For smaller repositories, it JustWorks™. gitea is just perfect for tracking smaller upstream projects, it’s just the Linux kernel that it chokes on, and understandably so, there’s over a decade’s worth of commit history there. It’d be worse if I pull in the Linux/MIPS tree: their repo goes back to kernel 1.x (mid 90s, when they used CVS).

I think my problem is exacerbated by the fact that I allocated 512MB RAM for the VM thinking “that ought to be enough”. I checked this morning, and saw that it had pulled in the initial push from linux-temp into my mirror, so I pushed some more and told it to sync again.

I think a few more iterations of this, and I’ll be ready to switch it to use a real outside mirror.

I can of course shut down the VM and allocate more RAM… and I can also buy more ram for the VM host (already thinking of doing this, although ECC SO-DIMMs are rare and expensive, that’s the type of RAM my nodes take).

Thinking about how to solve this long-term… and I come at this not being a Go programmer… but perhaps the clone process could be forked into the background, then after a timeout if it is taking longer, it sets a flag on the repository then displays a page to say the clone is taking place in the background.

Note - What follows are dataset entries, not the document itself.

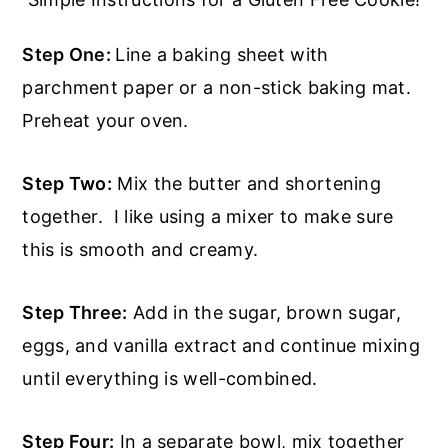
Step One:
Line a baking sheet with
parchment paper or a non-stick baking mat.
Preheat your oven.
Step Two:
Mix the butter and shortening
together. I like using a mixer to make sure
this is smooth and creamy.
Step Three:
Add in the sugar, brown sugar,
eggs, and vanilla extract and continue mixing
until everything is well-combined.
Step Four:
In a separate bowl, mix together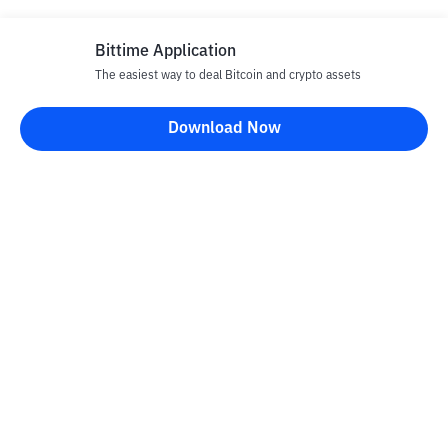
Bittime Application
The easiest way to deal Bitcoin and crypto assets
Download Now
Bittime Blog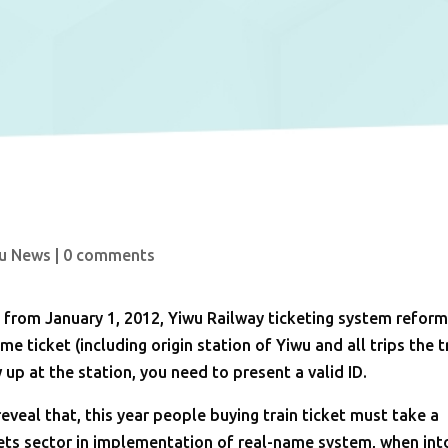
u News
|
0 comments
 from January 1, 2012, Yiwu Railway ticketing system refor
 ticket (including origin station of Yiwu and all trips the t
up at the station, you need to present a valid ID.
reveal that, this year people buying train ticket must take a
lets sector in implementation of real-name system, when int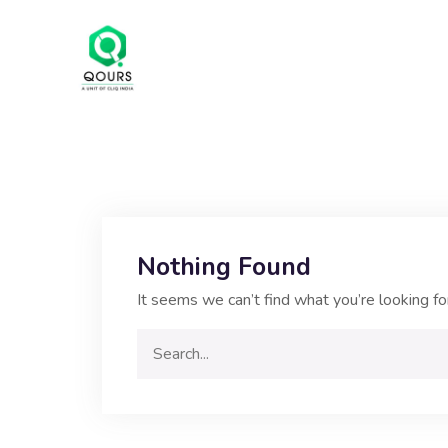
Nothing Found
It seems we can’t find what you’re looking fo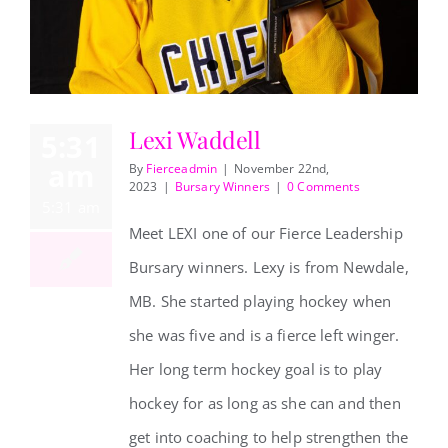
REVIEWS
Lexi Waddell
5:31
ABOUT US
am
By
Fierceadmin
|
November 22nd,
2023
|
Bursary Winners
|
0 Comments
Lexi Waddell
5:31 am
CONTACT
Meet LEXI one of our Fierce Leadership
Bursary winners. Lexy is from Newdale,
MB. She started playing hockey when
she was five and is a fierce left winger.
Her long term hockey goal is to play
hockey for as long as she can and then
get into coaching to help strengthen the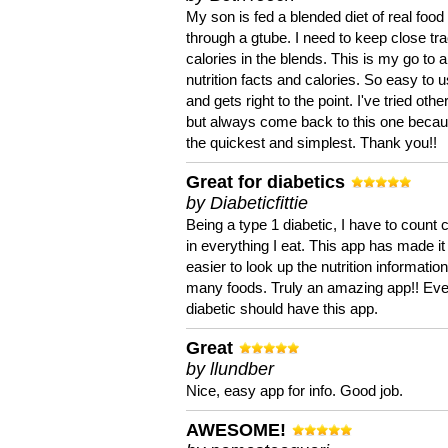
My son is fed a blended diet of real food
through a gtube. I need to keep close tra
calories in the blends. This is my go to a
nutrition facts and calories. So easy to 
and gets right to the point. I've tried oth
but always come back to this one becaus
the quickest and simplest. Thank you!!
Great for diabetics
by Diabeticfittie
Being a type 1 diabetic, I have to count 
in everything I eat. This app has made it
easier to look up the nutrition informatio
many foods. Truly an amazing app!! Ev
diabetic should have this app.
Great
by llundber
Nice, easy app for info. Good job.
AWESOME!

If someone hits the repository during this time, they get told the same thing.

When the clone completes, the flag is cleared and users can then see and use the repository as normal.
If a clone fails (and this is the critical bit), it blows away the repository then sends the owner a message notifying them of the failure. That way they’re not left with a repository that just coughs up error 500 that can’t be easily removed (I managed to completely break gitea, necessitating a re-install last time).

It’s nice though having this feature at all, and I appreciate the effort on gitea. It’s one of the few decent repository host systems I know of … the other I was thinking of using was Girocco (which runs repo.or.cz), having tried Gitlab (which doesn’t do mirroring unless you’re an enterprise customer).